I’m a judgemental bastard. I’m outgoing and enjoy trying new activities, places and things but I usually only feel comfortable doing so with my existing friends. I tend to make new friends, through my existing friends. There’s been a couple of occasions in the 12 months when I’ve spent time by myself or have been introduced to a large group of people without knowing any of them and it’s fair to say that I haven’t felt very comfortable starting from scratch. I have a (bad) habit of taking on an air of superiority around new people which comes from a underlying lack of confidence.
While it’s not in the list above, I can’t do a review of 2010 without examining my business more thoroughly. From the sheer volume of notes that I’ve scribbled in the last 12 months perhaps the thing I have struggled with more so than any other was defining my freelancing business. I struggled to define my service offering and ‘who I was’ as a freelancer. My ideas bounced from business coach to internet marketing consultant to vague generalisations.
I’m still not comfortable answering the question “so what do you do?” and I don’t have an elevator pitch on the tip of my tongue. But funnily enough this doesn’t seem to have been the end of the world for my business as I still got clients. I think the mountains of thinking and note taking and brainstorming that I did on this were useful, but ultimately I think clarity will come from experience.
A recap of some of the more significant events:
- Ended my direct involvement with Orange Dot
- Secured 2 great clients
- Removed 3 clients that weren’t a good long term fit
- Had some personal coaching
- Went skydiving
- Did a road trip on my motorcycle and spent some time with my grandfather listening to his stories.

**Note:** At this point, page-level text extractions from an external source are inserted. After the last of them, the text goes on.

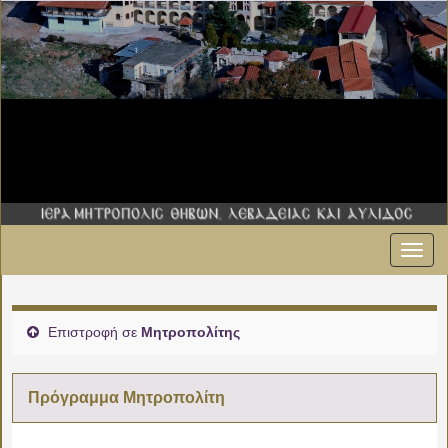
Εναλ
πλοήγ
Επιστροφή σε
Μητροπολίτης
Πρόγραμμα Μητροπολίτη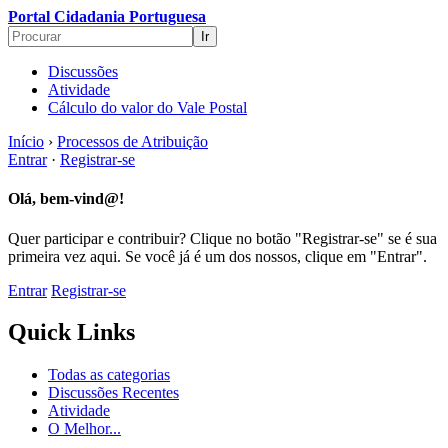
Portal Cidadania Portuguesa
Discussões
Atividade
Cálculo do valor do Vale Postal
Início
›
Processos de Atribuição
Entrar
·
Registrar-se
Olá, bem-vind@!
Quer participar e contribuir? Clique no botão "Registrar-se" se é sua
primeira vez aqui. Se você já é um dos nossos, clique em "Entrar".
Entrar
Registrar-se
Quick Links
Todas as categorias
Discussões Recentes
Atividade
O Melhor...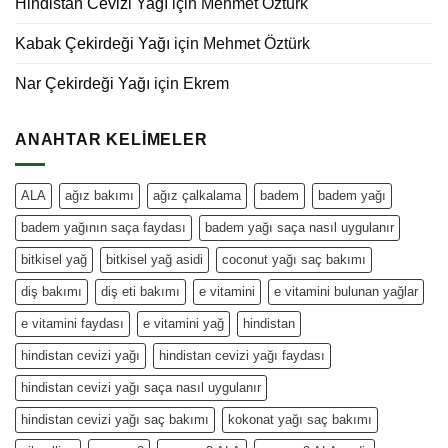
Hindistan Cevizi Yağı
için
Mehmet Öztürk
Kabak Çekirdeği Yağı
için
Mehmet Öztürk
Nar Çekirdeği Yağı
için
Ekrem
ANAHTAR KELIMELER
ALA
ağız bakımı
ağız çalkalama
badem
badem yağı
badem yağının saça faydası
badem yağı saça nasıl uygulanır
bitkisel yağ
bitkisel yağ asidi
coconut yağı saç bakımı
diş bakımı
diş eti bakımı
e vitamini
e vitamini bulunan yağlar
e vitamini faydası
e vitamini yağ
hindistan
hindistan cevizi yağı
hindistan cevizi yağı faydası
hindistan cevizi yağı saça nasıl uygulanır
hindistan cevizi yağı saç bakımı
kokonat yağı saç bakımı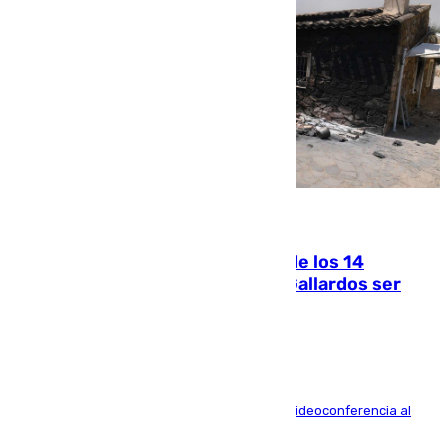
07.08.2026
La Justicia ofrece a las familias de los 14
fallecidos en el incendio de Los Gallardos ser
acusación particular
La mayoría de las comparecencias serán por videoconferencia al
residir los familiares fuera de España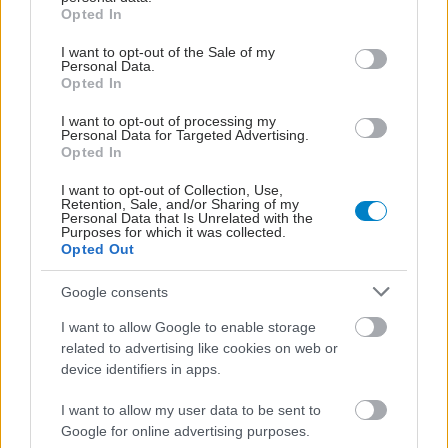
grant or deny consent to Google and its third-party tags to
Opted In
use your data for below specified purposes in below Google
consent section.
I want to opt-out of the Sale of my
Personal Data.
Opted In
I want to opt-out of processing my
Personal Data for Targeted Advertising.
Opted In
I want to opt-out of Collection, Use,
Retention, Sale, and/or Sharing of my
Personal Data that Is Unrelated with the
Purposes for which it was collected.
Opted Out
Google consents
I want to allow Google to enable storage
related to advertising like cookies on web or
device identifiers in apps.
I want to allow my user data to be sent to
Google for online advertising purposes.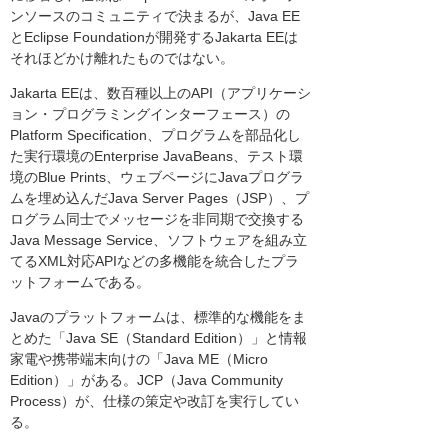
ンソースのコミュニティで決まるが、Java EE
とEclipse Foundationが開発するJakarta EEは
それほどかけ離れたものではない。
Jakarta EEは、数百種以上のAPI（アプリケーシ
ョン・プログラミングインターフェース）の
Platform Specification、プログラムを部品化し
た実行環境のEnterprise JavaBeans、テスト環
境のBlue Prints、ウェブページにJavaプログラ
ムを埋め込んだJava Server Pages（JSP）、プ
ログラム同士でメッセージを非同期で交換する
Java Message Service、ソフトウェアを組み立
てるXML対応APIなどの多機能を統合したプラ
ットフォームである。
Javaのプラットフォームは、標準的な機能をま
とめた「Java SE（Standard Edition）」と情報
家電や携帯端末向けの「Java ME（Micro
Edition）」がある。JCP（Java Community
Process）が、仕様の策定や改訂を実行してい
る。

- Climbed Mt Warning at sunrise with friends
- Attended the Our Internet Secrets conference and made two great friends as a result of this
- Dissolved PDQ
- I was invited to be a grooms man for my friends’ wedding
- Walked the Bridge to Brisbane
- Completed NEIS
- Did a freelancing course called Earn1k. The first internet information product that I’ve ever purchased.

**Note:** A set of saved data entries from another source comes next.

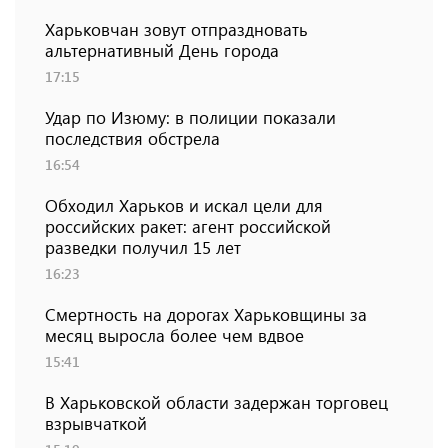
Харьковчан зовут отпраздновать
альтернативный День города
17:15
Удар по Изюму: в полиции показали
последствия обстрела
16:54
Обходил Харьков и искал цели для
российских ракет: агент российской
разведки получил 15 лет
16:23
Смертность на дорогах Харьковщины за
месяц выросла более чем вдвое
15:41
В Харьковской области задержан торговец
взрывчаткой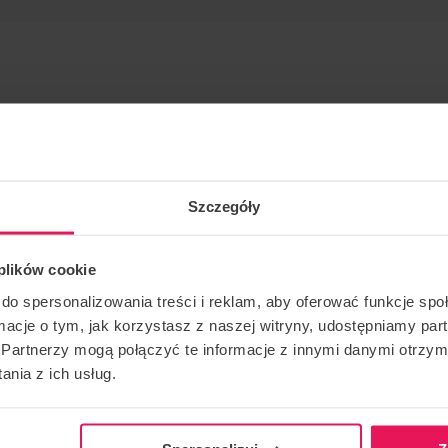
Szczegóły
dista desde hace muchos años.
 plików cookie
nel como en paracaidismo: IBA Nivel 4 Instructor/ Coach:
do spersonalizowania treści i reklam, aby oferować funkcje sp
ormacje o tym, jak korzystasz z naszej witryny, udostępniamy p
Partnerzy mogą połączyć te informacje z innymi danymi otrzym
pamento, envíanos un correo electrónico:
nia z ich usług.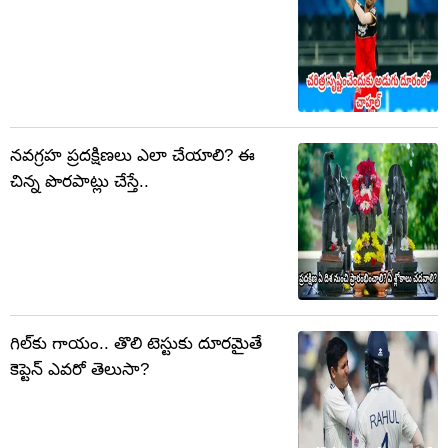
నవగ్రహ ప్రదక్షిణలు ఎలా చేయాలి? ఈ
చిన్న పొరపాట్లు చేస్తే..
గిల్‌కు గాయం.. తొలి టెస్టుకు దూరమైతే
కెప్టెన్ ఎవరో తెలుసా?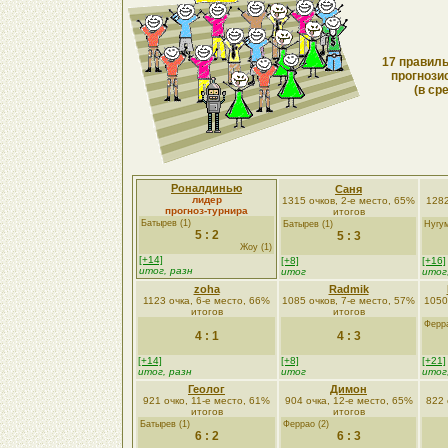
17 правиль
прогнози
(в ср
Роналдинью
Саня
лидер
1315 очков, 2-е место, 65%
1282
прогноз-турнира
итогов
Батырев (1)
Батырев (1)
Нугум
5 : 2
5 : 3
Жоу (1)
[+14]
[+8]
[+16]
итог, разн
итог
итог
zoha
Radmik
1123 очка, 6-е место, 66%
1085 очков, 7-е место, 57%
1050
итогов
итогов
Ферра
4 : 1
4 : 3
[+14]
[+8]
[+21]
итог, разн
итог
итог
Геолог
Димон
921 очко, 11-е место, 61%
904 очка, 12-е место, 65%
822 
итогов
итогов
Батырев (1)
Феррао (2)
6 : 2
6 : 3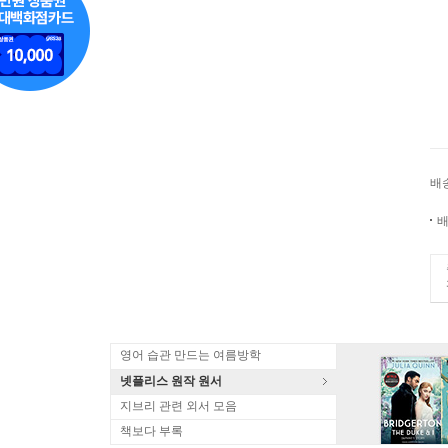
배
배
영어 습관 만드는 여름방학
넷플리스 원작 원서
지브리 관련 외서 모음
책보다 부록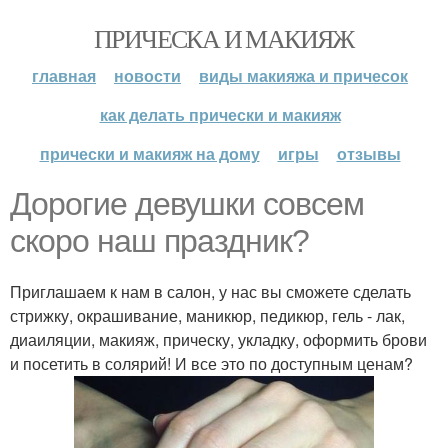
ПРИЧЕСКА И МАКИЯЖ
главная
новости
виды макияжа и причесок
как делать прически и макияж
прически и макияж на дому
игры
отзывы
Дорогие девушки совсем
скоро наш праздник?
Приглашаем к нам в салон, у нас вы сможете сделать
стрижку, окрашивание, маникюр, педикюр, гель - лак,
диаиляции, макияж, прическу, укладку, оформить брови
и посетить в солярий! И все это по доступным ценам?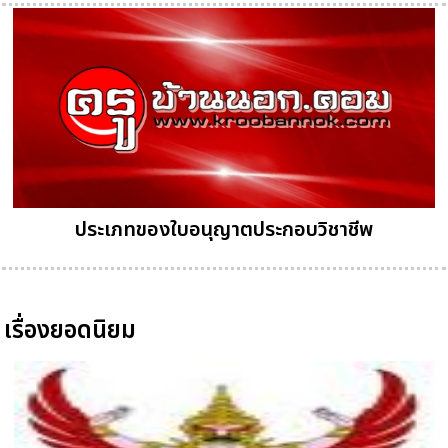
ประเภทของใบอนุญาตประกอบวิชาชีพ
เรื่องยอดนิยม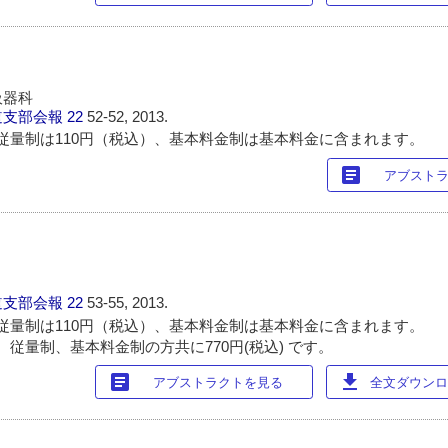
吸器科
道支部会報
22
52-52, 2013.
従量制は110円（税込）、基本料金制は基本料金に含まれます。
article
アブスト
道支部会報
22
53-55, 2013.
従量制は110円（税込）、基本料金制は基本料金に含まれます。
 従量制、基本料金制の方共に770円(税込) です。
article
download
アブストラクトを見る
全文ダウンロー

- Bought into, and subsequently cancelled an internet marketing program
- Went snorkelling in Byron Bay
- Had an enjoyable Christmas with my family, for the first time in a long time.

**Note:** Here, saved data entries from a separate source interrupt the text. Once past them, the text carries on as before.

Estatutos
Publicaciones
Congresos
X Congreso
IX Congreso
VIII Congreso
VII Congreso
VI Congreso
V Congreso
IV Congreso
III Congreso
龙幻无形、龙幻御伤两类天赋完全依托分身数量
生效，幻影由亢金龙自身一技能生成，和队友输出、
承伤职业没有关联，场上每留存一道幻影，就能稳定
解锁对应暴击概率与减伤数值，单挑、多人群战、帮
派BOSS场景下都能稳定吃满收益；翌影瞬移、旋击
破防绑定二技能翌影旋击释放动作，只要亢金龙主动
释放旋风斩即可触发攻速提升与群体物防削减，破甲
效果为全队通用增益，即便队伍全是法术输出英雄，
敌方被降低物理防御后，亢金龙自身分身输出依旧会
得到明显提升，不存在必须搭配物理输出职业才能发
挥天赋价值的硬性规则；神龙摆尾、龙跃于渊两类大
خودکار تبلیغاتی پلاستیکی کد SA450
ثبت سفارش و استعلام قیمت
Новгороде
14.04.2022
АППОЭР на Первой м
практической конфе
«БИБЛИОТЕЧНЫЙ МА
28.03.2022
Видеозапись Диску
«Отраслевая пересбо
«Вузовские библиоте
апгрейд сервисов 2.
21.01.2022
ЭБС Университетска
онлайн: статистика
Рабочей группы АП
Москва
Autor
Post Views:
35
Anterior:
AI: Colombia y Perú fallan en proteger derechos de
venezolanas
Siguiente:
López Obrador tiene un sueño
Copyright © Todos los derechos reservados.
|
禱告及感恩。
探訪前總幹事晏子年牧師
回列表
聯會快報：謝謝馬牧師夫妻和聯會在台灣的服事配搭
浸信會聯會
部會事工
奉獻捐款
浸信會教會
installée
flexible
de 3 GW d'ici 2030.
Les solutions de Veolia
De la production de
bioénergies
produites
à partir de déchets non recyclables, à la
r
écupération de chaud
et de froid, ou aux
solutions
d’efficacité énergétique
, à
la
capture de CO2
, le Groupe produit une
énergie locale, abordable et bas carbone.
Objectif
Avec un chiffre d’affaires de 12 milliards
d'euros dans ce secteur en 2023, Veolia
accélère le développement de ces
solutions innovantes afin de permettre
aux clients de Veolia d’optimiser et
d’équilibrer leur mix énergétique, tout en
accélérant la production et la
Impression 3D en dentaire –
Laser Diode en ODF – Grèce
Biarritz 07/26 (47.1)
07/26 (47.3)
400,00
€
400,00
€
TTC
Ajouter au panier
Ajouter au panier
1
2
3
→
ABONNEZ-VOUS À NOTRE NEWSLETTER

It’s clear to me now after writing all this that while there’s no stand out achievement from the last 12 months, no ‘look at what I did’ moment, the foundation that I’ve laid is arguably more important. 12 months ago I was unsure of what life without a job would bring and how I would find the clients that I would need. But by actually going through that situation this year and coming out on top, I’ve received a massive confidence boost that I can sustainable lead the lifestyle of my dreams rather than handing over the next 40 years of my life to someone else. Thank you 2010.